I numeri di un’alleanza strategica
L’Aceto Balsamico di Modena IGP è, per sua stessa natura e disciplinare, strettamente interconnesso alla filiera del vino. Per la produzione del mosto (che deve essere cotto o concentrato) occorre una quantità di materia prima da quattro a cinque volte superiore rispetto al peso finale del prodotto. A questo si aggiunge l’utilizzo massiccio di aceto di vino, proveniente quasi esclusivamente da produzioni nazionali.

I dati stimati dal Consorzio parlano chiaro: ogni anno la produzione di Balsamico IGP assorbe oltre 2,5 milioni di quintali di uva da vino e tra i 50 e i 60 milioni di litri di vino. Si tratta di un bacino di assorbimento solido e stabile, che offre una valvola di sfogo fondamentale per le cantine italiane, soprattutto in un momento in cui le Regioni (come il Piemonte) stanno avviando iniziative per favorire il conferimento dei superamenti e delle eccedenze agli acetifici.

“Si tratta di volumi già oggi molto significativi, che potrebbero crescere ulteriormente proprio in una fase in cui il settore è alla ricerca di nuovi sbocchi di mercato”, ha dichiarato Cesare Mazzetti, Presidente del Consorzio di Tutela. “Per questo stiamo lavorando con cantine e istituzioni, a partire dalla Regione Emilia-Romagna, per definire accordi di filiera che favoriscano un maggiore utilizzo di vino e mosto italiani, anche in vista della prossima vendemmia”.

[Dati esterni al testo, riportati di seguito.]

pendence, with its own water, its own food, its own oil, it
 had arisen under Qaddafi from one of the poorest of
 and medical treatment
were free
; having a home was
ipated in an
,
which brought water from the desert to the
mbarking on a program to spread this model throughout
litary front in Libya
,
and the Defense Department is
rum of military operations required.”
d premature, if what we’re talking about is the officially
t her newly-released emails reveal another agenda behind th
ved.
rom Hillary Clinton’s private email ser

Il freno delle imitazioni e la battaglia in Europa
Se il potenziale di crescita è evidente, esiste un ostacolo internazionale che ne limita l’espansione: la contraffazione e l’uso improprio del termine “balsamico”. Sia negli Stati Uniti (dove il termine balsamic vinegar viene usato senza una regolamentazione specifica) sia in Europa, il mercato è invaso da prodotti imitativi. Paesi come Grecia, Spagna, Slovenia, Cipro e Ungheria hanno adottato normative interne che permettono l’uso della dicitura “aceto balsamico” anche per formulazioni commerciali del tutto distanti dall’originale, contenenti uva passa, succhi di frutta o zuccheri aggiunti.

Queste produzioni, inizialmente marginali, erodono fette di mercato e ingannano i consumatori, frenando l’acquisto dell’autentico IGP.

Per contrastare questo fenomeno, il Consorzio, al fianco di Federvini e della European Vinegar Association (EVA), sta sostenendo un cruciale emendamento al vaglio del Parlamento Europeo. L’obiettivo è introdurre una disciplina comune che obblighi a indicare sempre la materia prima accanto alla parola “aceto” o l’eventuale Indicazione Geografica, uniformando le regole e garantendo una concorrenza leale.

Un potenziale di crescita del +30%
La difesa della denominazione non è dunque solo una questione di orgoglio territoriale, ma una vera e propria manovra economica e politica industriale.

Secondo le stime del Consorzio, se si riuscissero a eliminare dal mercato europeo e internazionale i prodotti imitativi illegittimi, la produzione di Aceto Balsamico di Modena IGP potrebbe registrare una crescita immediata di almeno il 30%. Una spinta che si tradurrebbe automaticamente in un aumento massiccio della domanda di uve, mosto e vino italiano, iniettando liquidità e stabilità in un comparto vitivinicolo oggi in forte sofferenza.